North Park motorists who rely on Pershing Drive for access to Interstate 5 and downtown may have to find alternate routes when a new bikeway takes up half of the major artery, reducing the current four lanes of traffic to two.
The 2.6-mile Pershing Bikeway, a San Diego Association of Governments (SANDAG) project, was endorsed 10-1 by the North Park Planning Committee at its June 21 meeting. The vote helps clear the way for the project to begin construction as scheduled in Fall 2018.
Part of SANDAG’s $200 million “San Diego Regional Bike Plan” initiative, the Pershing Bikeway will begin at Utah and Landis Streets, run down Utah to Upas Street, and travel east on Upas to Pershing Drive. The bikeway will continue down the length of Pershing through the Florida/26th intersection to connect with B and C streets just past the Interstate 5 entrance ramps.
In his presentation at the meeting, Chris Carterette, SANDAG’s Active Transportation Planner, said that Pershing Drive “has a lot of excess capacity to utilize” and added, “The combination of lane reductions and lower speed limits will improve safety for all roadway users without significant changes in roadway operations.”
SANDAG intends to replace the current two lanes of Pershing’s northbound traffic with two buffered bike lanes going in either direction and a designated pedestrian walkway. The current two lanes of southbound traffic will be divided into two one-way car lanes separated by a yellow line and a protected southbound bike lane.

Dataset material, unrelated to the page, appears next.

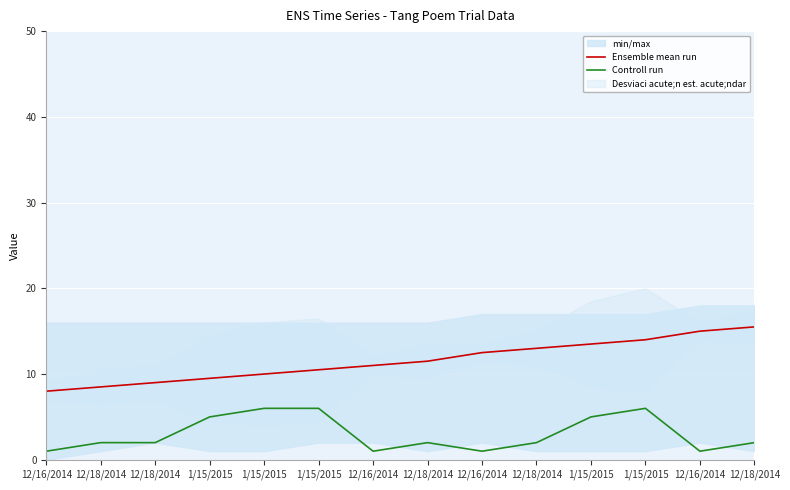

True or false: Controll run and Ensemble mean run intersect in this chart.

False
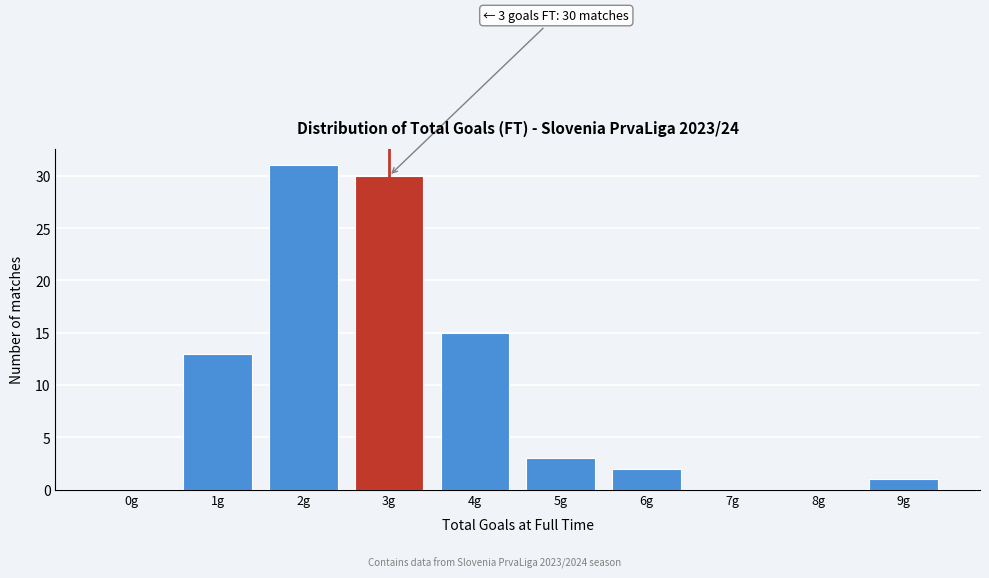

Reading left to right, transcribe all the data shown in this chart.

0g=0	1g=13	2g=31	3g=30	4g=15	5g=3	6g=2	7g=0	8g=0	9g=1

The extra lane for bicyclists, said Carterette, will allow them “to go all the way from C Street to Upas with hardly any conflicts or crossings. … We’re proposing the buffered bike lane because there will continue to be people riding that will want to go down the hill very fast.”
At the critical intersection of Pershing and Redwood, SANDAG is planning to construct a new traffic roundabout just south of a new pedestrian crosswalk spanning the artery. Such features “will provide clues to people driving to help them drive more calmly,” he said.
Addressing concerns that a stalled car could block an entire lane of traffic, Carterette said, “There is plenty of room for a vehicle to break down and still have traffic move around it. The bike lane also could be used as an emergency stopping lane.” Putting a barrier between the two lanes of opposing traffic to prevent head-on collisions is inadvisable, he said, because “with a 35 mile-per-hour speed limit, that shouldn’t be necessary, and having a barrier would encourage people to drive more quickly.”
As for the logjam of southbound cars headed for the freeway and downtown each weekday morning, SANDAG spokesperson David Hicks explained in a subsequent email that “traffic studies for Pershing Drive determined that there is excess roadway capacity to accommodate a lane reduction in some areas. The key design feature that maintains the existing functionality of Pershing Drive is the retention of four travel lanes at the intersection with Florida Drive and 26th Street. This will allow morning traffic to queue up the same way it currently does.”
The SANDAG presentation did not address how the new Pershing Bikeway will affect traffic entering and exiting the Naval Medical Center through the Florida-Pershing intersection, and it was not clear if the agency has been discussing its plans with the U.S. Navy.
The majority of the 30-plus attendees at the NPPC meeting were bicycle enthusiasts who spoke glowingly of the project, as did NPPC Chair Vicki Granowitz, who praised SANDAG’s civic leadership, saying “This is something we asked the city to do, and the city refused to do it.”
Public commenters who supported the project cited its positive impact on bicycling safety and air quality. Addressing the physical challenge of climbing Pershing’s notoriously steep grade, one supporter envisioned that more commuters will opt for bicycles with electric motors.
The only commenter who spoke in opposition warned that population spikes resulting from planned densification will swell vehicular traffic on Pershing and lengthen the commutes of North Park residents who are forced to drive.
Granowitz noted that “overwhelmingly, the public input has been to support this project,” citing data that included “17 emails in support … and a Facebook post in support that got 16 likes.” She concluded by framing the debate as a lifestyle difference between age cohorts. “I know that people are afraid of change … [but] this generation of millennials don’t use cars the way people of my generation did,” she said. “So I would ask people to try to support innovation and vision.”